Transcribed page contents
□ □ □ □ □ □ □

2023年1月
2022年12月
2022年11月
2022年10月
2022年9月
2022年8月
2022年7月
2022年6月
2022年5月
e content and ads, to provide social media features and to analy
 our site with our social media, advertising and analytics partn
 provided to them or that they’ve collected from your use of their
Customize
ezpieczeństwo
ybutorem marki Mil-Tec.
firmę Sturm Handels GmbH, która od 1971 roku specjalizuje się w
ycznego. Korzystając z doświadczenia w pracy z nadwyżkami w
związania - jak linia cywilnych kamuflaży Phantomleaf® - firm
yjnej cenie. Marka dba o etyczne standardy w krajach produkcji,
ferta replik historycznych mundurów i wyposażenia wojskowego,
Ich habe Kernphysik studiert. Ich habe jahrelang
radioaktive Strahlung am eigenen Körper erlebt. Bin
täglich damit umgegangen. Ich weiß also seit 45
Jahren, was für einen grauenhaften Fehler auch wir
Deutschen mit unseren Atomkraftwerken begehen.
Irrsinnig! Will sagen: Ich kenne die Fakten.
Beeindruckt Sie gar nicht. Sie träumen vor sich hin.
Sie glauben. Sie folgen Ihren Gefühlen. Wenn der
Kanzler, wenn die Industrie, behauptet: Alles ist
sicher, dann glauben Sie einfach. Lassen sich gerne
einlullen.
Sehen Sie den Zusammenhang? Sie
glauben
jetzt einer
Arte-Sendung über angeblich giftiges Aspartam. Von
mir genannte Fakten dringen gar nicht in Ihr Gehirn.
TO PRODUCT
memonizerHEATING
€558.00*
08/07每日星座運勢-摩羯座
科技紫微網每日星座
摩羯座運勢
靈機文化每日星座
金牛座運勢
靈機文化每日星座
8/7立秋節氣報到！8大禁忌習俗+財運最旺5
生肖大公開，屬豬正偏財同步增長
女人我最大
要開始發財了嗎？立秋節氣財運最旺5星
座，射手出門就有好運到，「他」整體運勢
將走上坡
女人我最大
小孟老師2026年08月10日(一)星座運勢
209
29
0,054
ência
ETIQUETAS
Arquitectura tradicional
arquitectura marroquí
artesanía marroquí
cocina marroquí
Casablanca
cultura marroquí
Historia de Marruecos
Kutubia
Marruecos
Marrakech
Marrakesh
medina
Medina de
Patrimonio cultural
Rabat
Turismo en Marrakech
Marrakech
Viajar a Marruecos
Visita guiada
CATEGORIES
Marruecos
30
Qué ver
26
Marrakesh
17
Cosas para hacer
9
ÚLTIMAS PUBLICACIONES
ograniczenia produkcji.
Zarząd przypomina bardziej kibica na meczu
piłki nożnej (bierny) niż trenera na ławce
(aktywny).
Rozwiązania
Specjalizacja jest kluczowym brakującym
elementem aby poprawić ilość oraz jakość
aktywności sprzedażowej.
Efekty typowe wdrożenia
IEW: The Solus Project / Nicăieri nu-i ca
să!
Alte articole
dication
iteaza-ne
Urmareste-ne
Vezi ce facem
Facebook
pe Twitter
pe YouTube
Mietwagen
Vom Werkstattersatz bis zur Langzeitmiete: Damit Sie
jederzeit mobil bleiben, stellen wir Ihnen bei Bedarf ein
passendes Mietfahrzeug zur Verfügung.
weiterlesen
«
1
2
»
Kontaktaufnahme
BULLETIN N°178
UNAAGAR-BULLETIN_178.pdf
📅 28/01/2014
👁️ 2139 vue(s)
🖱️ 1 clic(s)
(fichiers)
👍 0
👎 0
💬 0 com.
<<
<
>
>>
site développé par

□ □ □ □ □ □ □

- **Task instructions**:
Reproduce exactly the lines that run from the start of the records to the line with "ycznego. Korzystając z", both included.

- **Exercise result**:
2023年1月
2022年12月
2022年11月
2022年10月
2022年9月
2022年8月
2022年7月
2022年6月
2022年5月
e content and ads, to provide social media features and to analy
 our site with our social media, advertising and analytics partn
 provided to them or that they’ve collected from your use of their
Customize
ezpieczeństwo
ybutorem marki Mil-Tec.
firmę Sturm Handels GmbH, która od 1971 roku specjalizuje się w
ycznego. Korzystając z doświadczenia w pracy z nadwyżkami w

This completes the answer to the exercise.